109180436

Brian Fishman contemplates al Qaeda's tone-deaf responses to the recent revolutions in the Arab world:

The successes in Tunisia and Egypt have inspired political movements across the region, but not all will be so successful. In the wake of failed mass mobilizations, jihadists will argue that peaceful dissent is a fool's errand and that violence is the only effective and religiously sanctioned form of protest. Likewise, if the government that comes after Mubarak does not deliver real economic and social benefits to Egypt's people, al Qaeda's pitch for deeply conservative Islamic law might find an audience.

The danger is not that al Qaeda will come to control or dominate contemporary opposition movements in the Middle East. Its ideas and murderous campaigns are too radical for that.
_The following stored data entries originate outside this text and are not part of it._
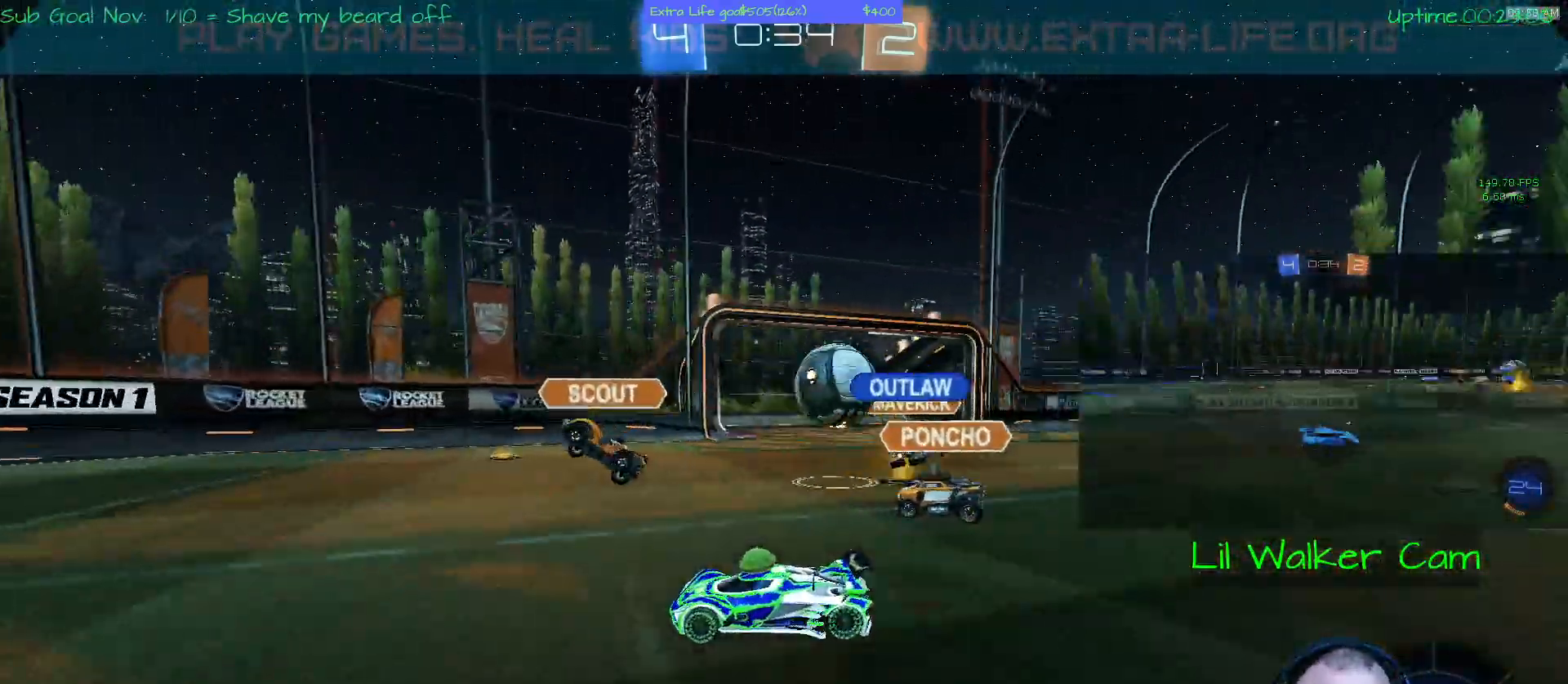
Gameplay with a controller (Xbox layout); each line is a JSON object with the inputs held at the frame after it. "events" lists button and stick changes between this image and that frame as [ms after this image, input, new state], when the widget could be followed in between. Not read: DPAD_DOWN DPAD_LEFT DPAD_RIGHT DPAD_UP L3 R2 R3 other_buttons right_stick.
{"buttons": [], "left_stick": "right", "events": []}
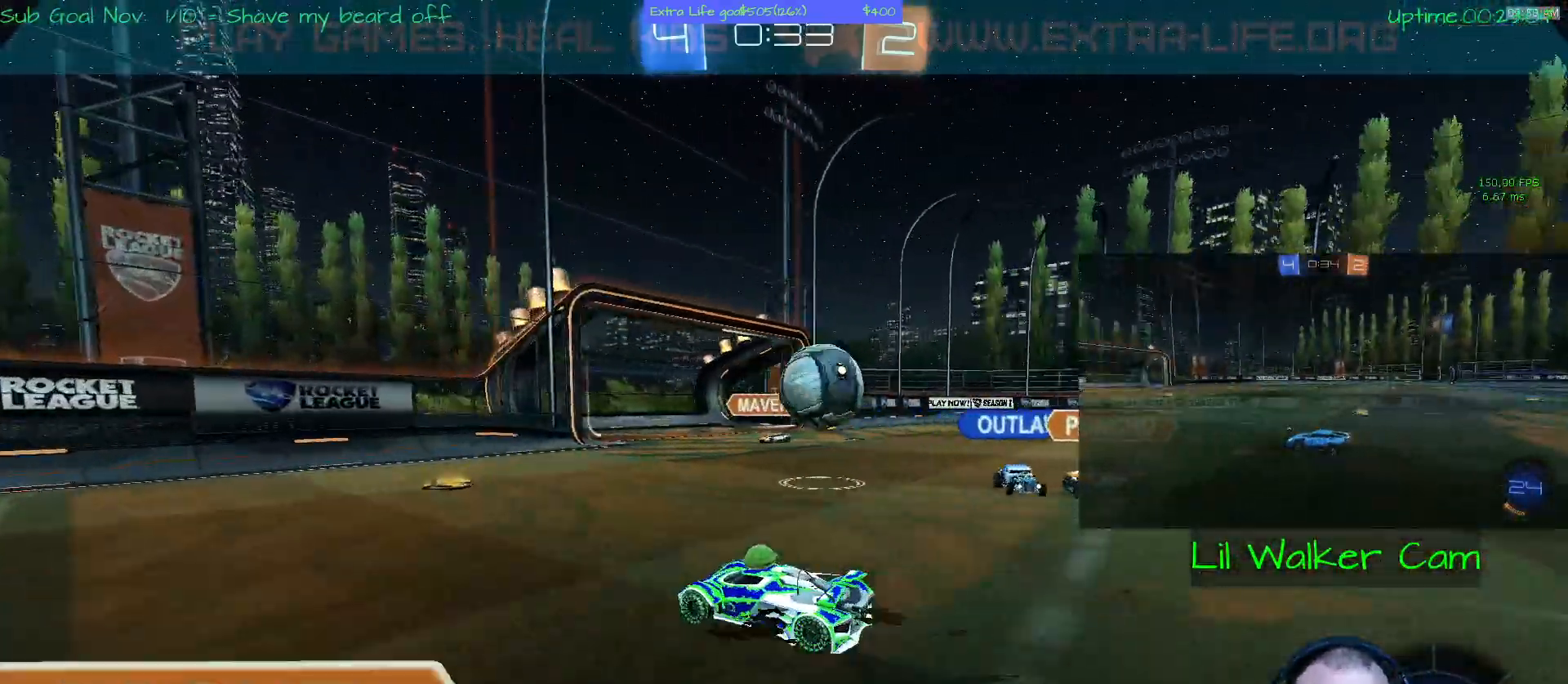
{"buttons": ["L2"], "left_stick": "down-right", "events": [[133, "left_stick", "down-right"], [500, "L2", "down"]]}
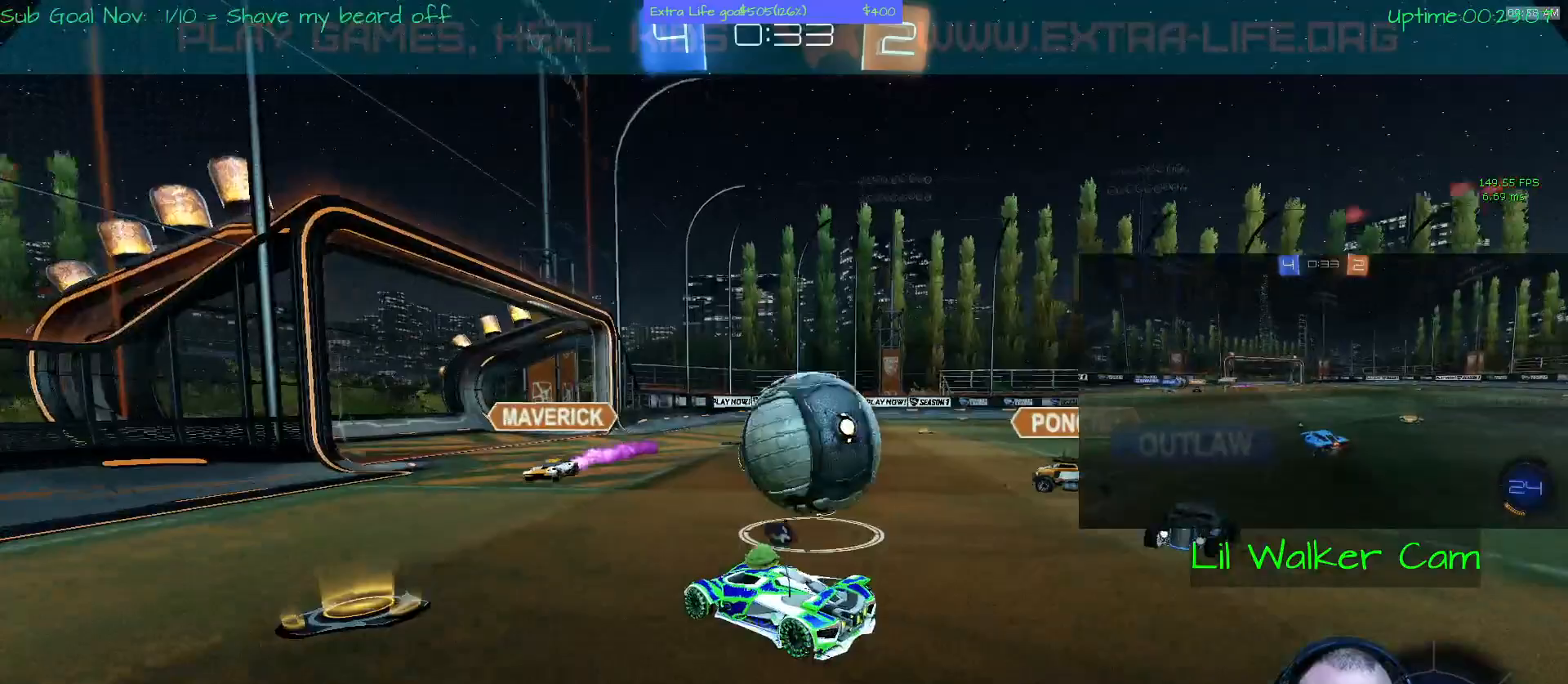
{"buttons": ["B", "L2"], "left_stick": "up", "events": [[333, "B", "down"], [367, "left_stick", "up-right"], [433, "B", "up"], [433, "left_stick", "up"], [467, "B", "down"]]}
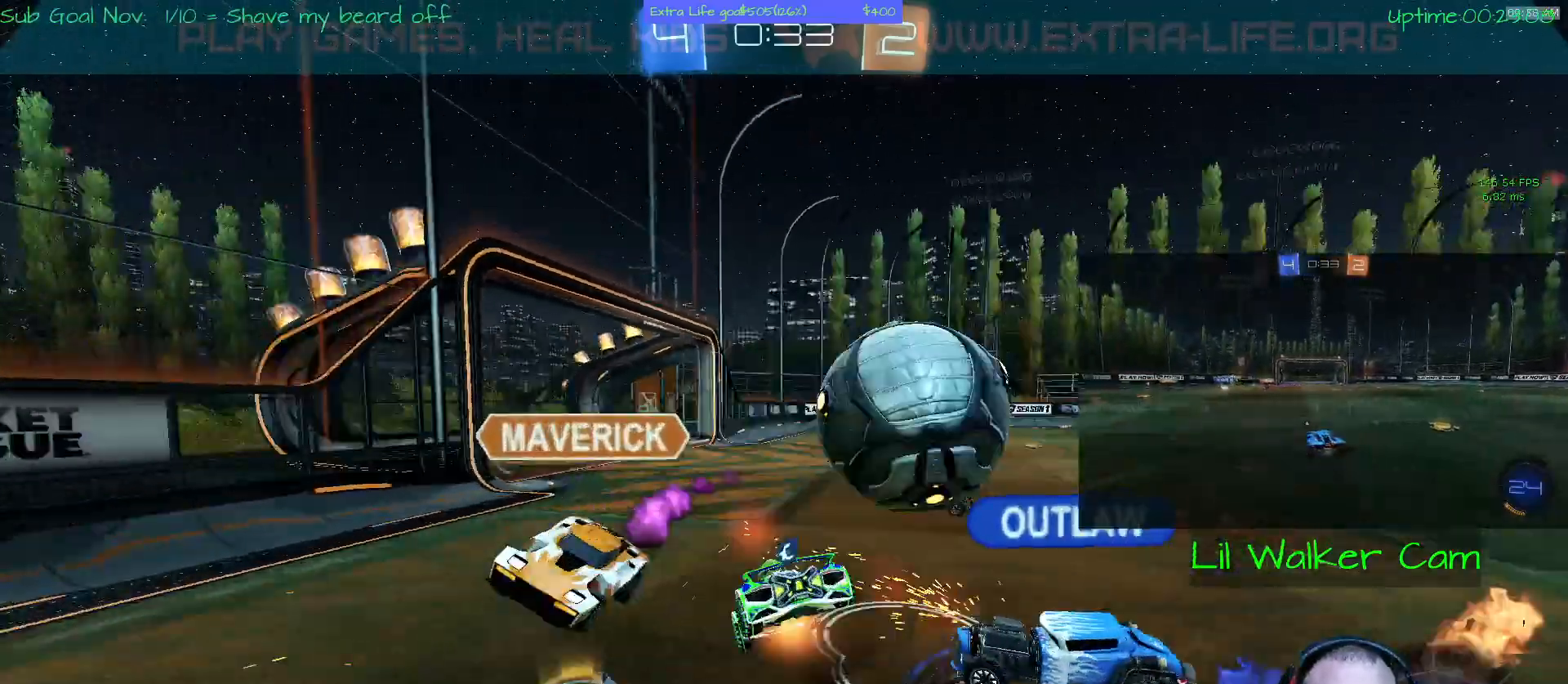
{"buttons": [], "left_stick": "center", "events": [[200, "B", "up"], [200, "L2", "up"], [367, "left_stick", "center"]]}
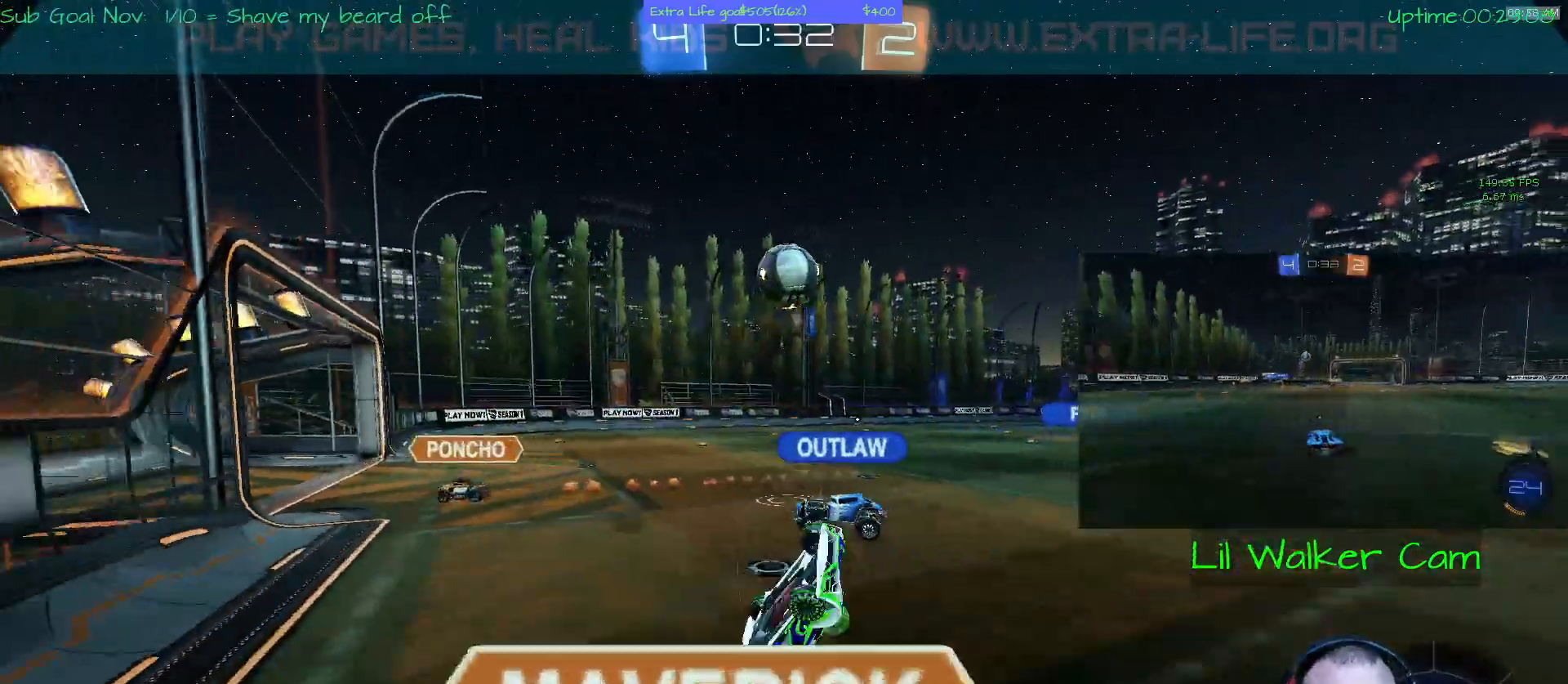
{"buttons": [], "left_stick": "left", "events": [[500, "left_stick", "left"]]}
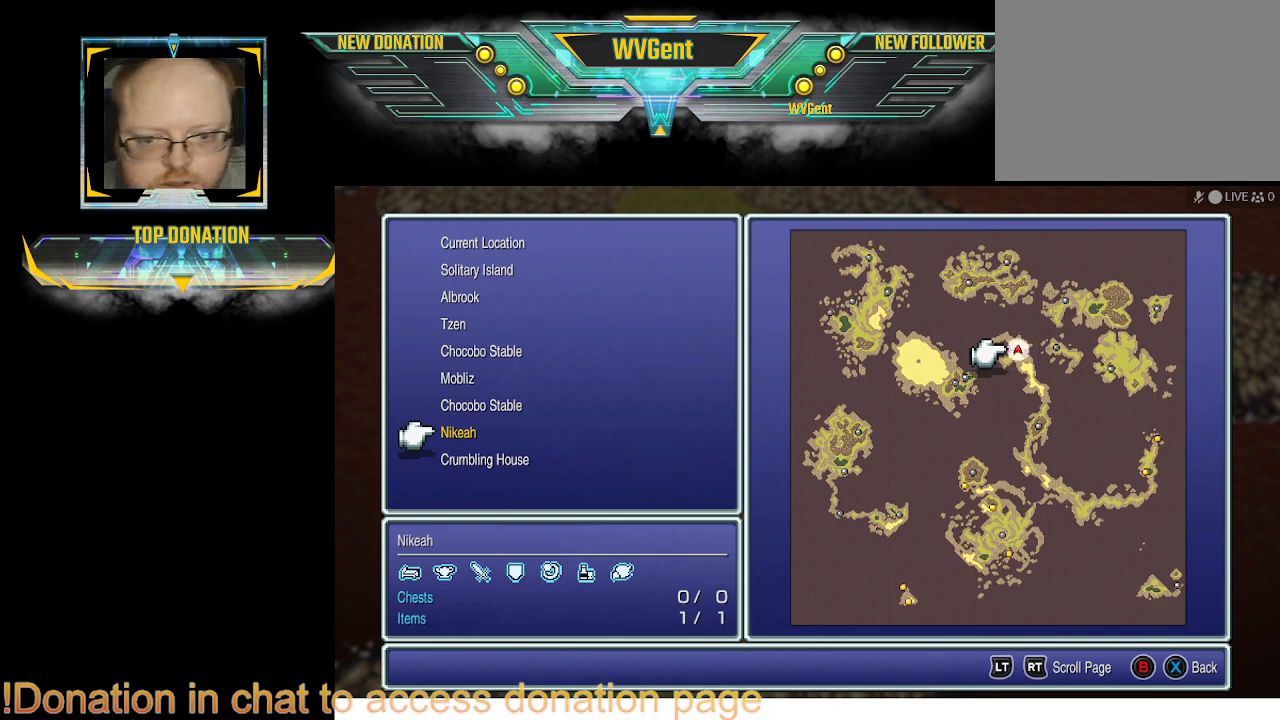
Gameplay with a controller (PlayStation layout); each line is a JSON object with the inputs held at the frame after it. "events" lists button and stick changes between this image and that frame as [ms after this image, input, new state], when the widget could be followed in between. Not read: L3 R3.
{"buttons": [], "left_stick": "center", "right_stick": "center", "events": [[400, "CIRCLE", "down"], [467, "CIRCLE", "up"]]}
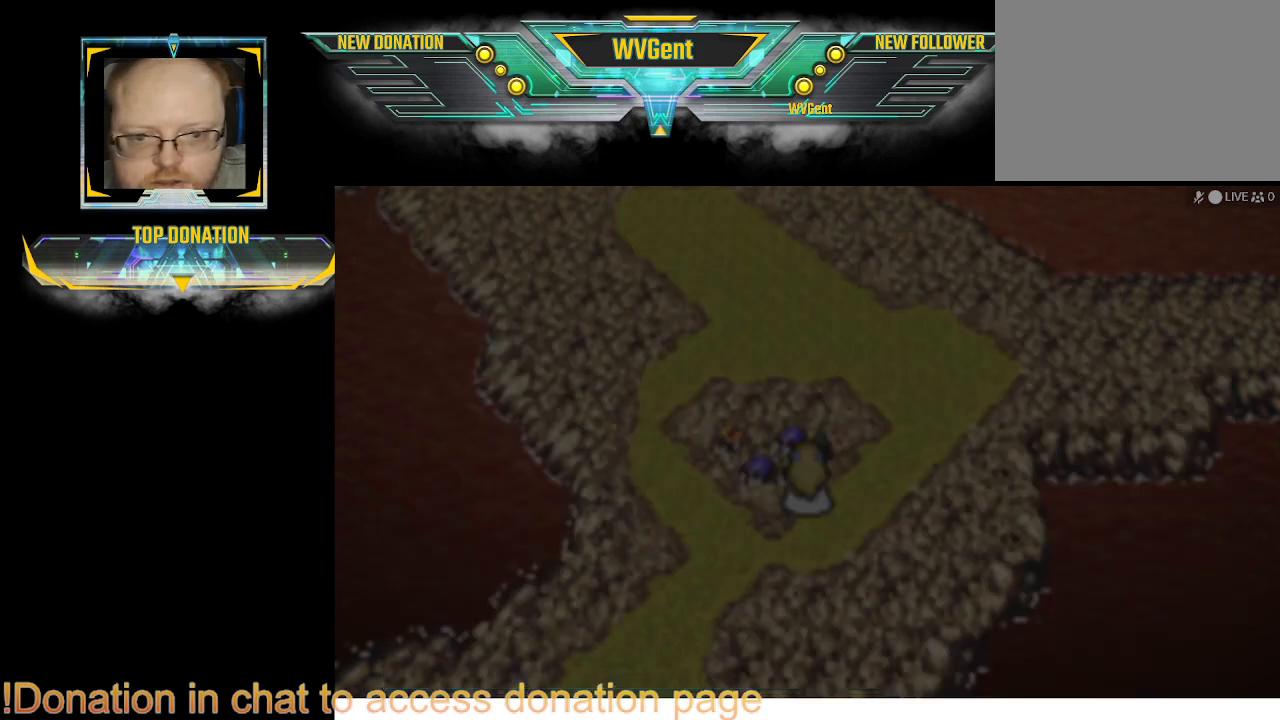
{"buttons": [], "left_stick": "center", "right_stick": "center", "events": []}
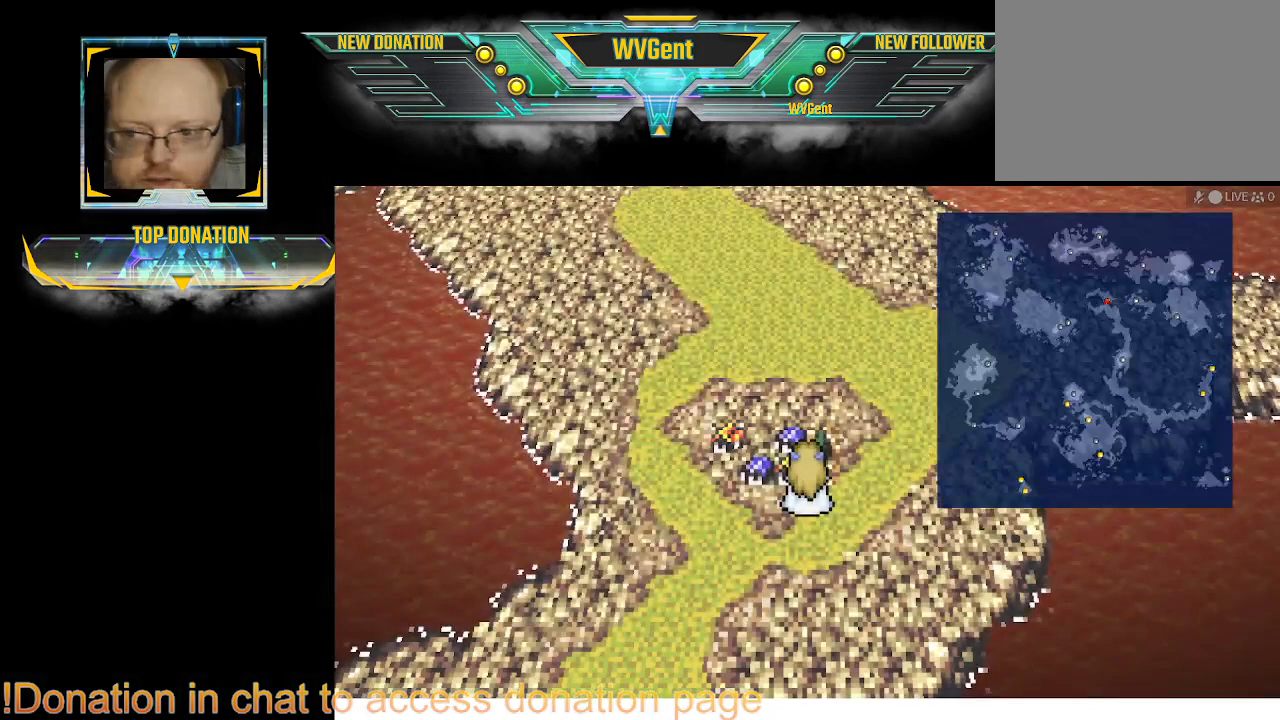
{"buttons": [], "left_stick": "center", "right_stick": "center", "events": [[233, "left_stick", "right"], [300, "left_stick", "center"]]}
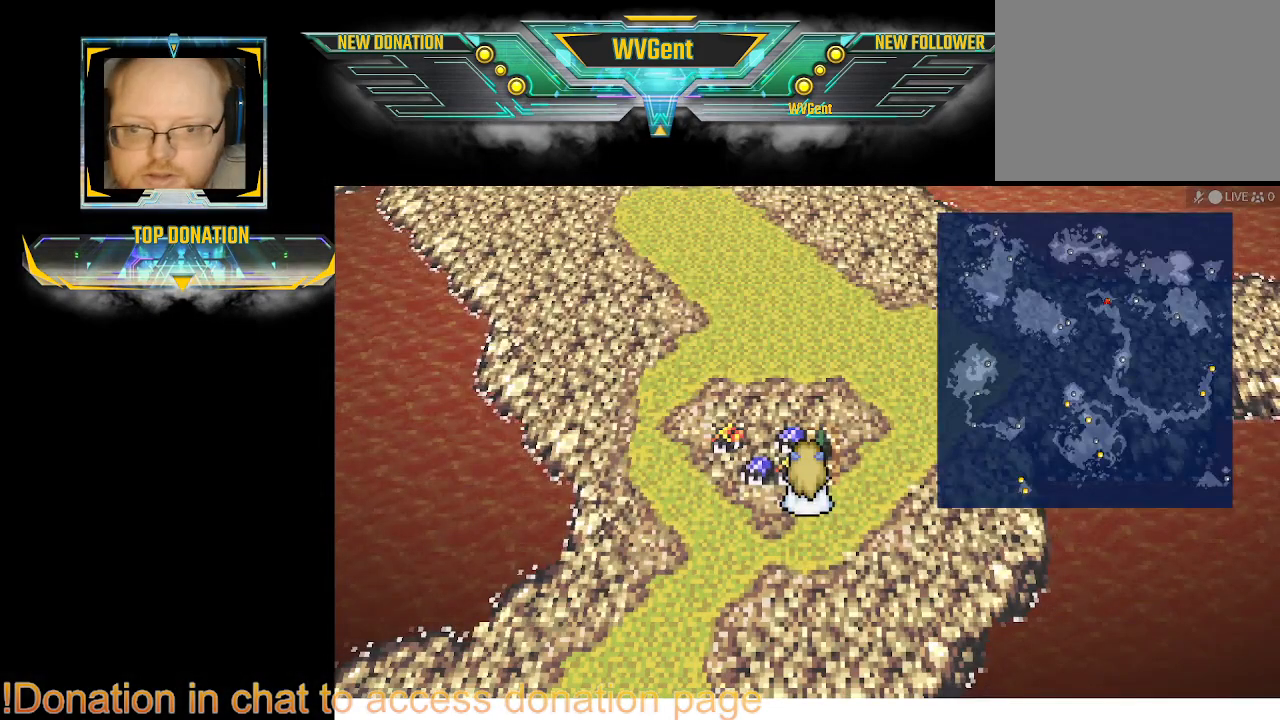
{"buttons": [], "left_stick": "down", "right_stick": "center", "events": [[333, "left_stick", "down"]]}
The real danger from al Qaeda is on society's fringe. That good news is also why al Qaeda cannot be dismissed completely. The vast majority of reformers in Algeria, Egypt, and Yemen will never turn to violence no matter how slow reform actually occurs. But a tiny percentage might, which is one more reason why it is important to remain vigilant, support substantive and successful political change in Egypt and Tunisia, and encourage real reform elsewhere when the people demand it. 

(Photo: A general view shows the City of the Dead in Cairo on February 15, 2011. In a sprawling cemetery on the edge of Cairo, where thousands of Egyptians inhabit the tombs of bygone nobles in a City of the Dead, the promise of a revolution is haunted by the spectre of poverty. By Marco Longari/AFP/Getty Images)

We want to hear what you think about this article. Submit a letter to the editor or write to letters@theatlantic.com.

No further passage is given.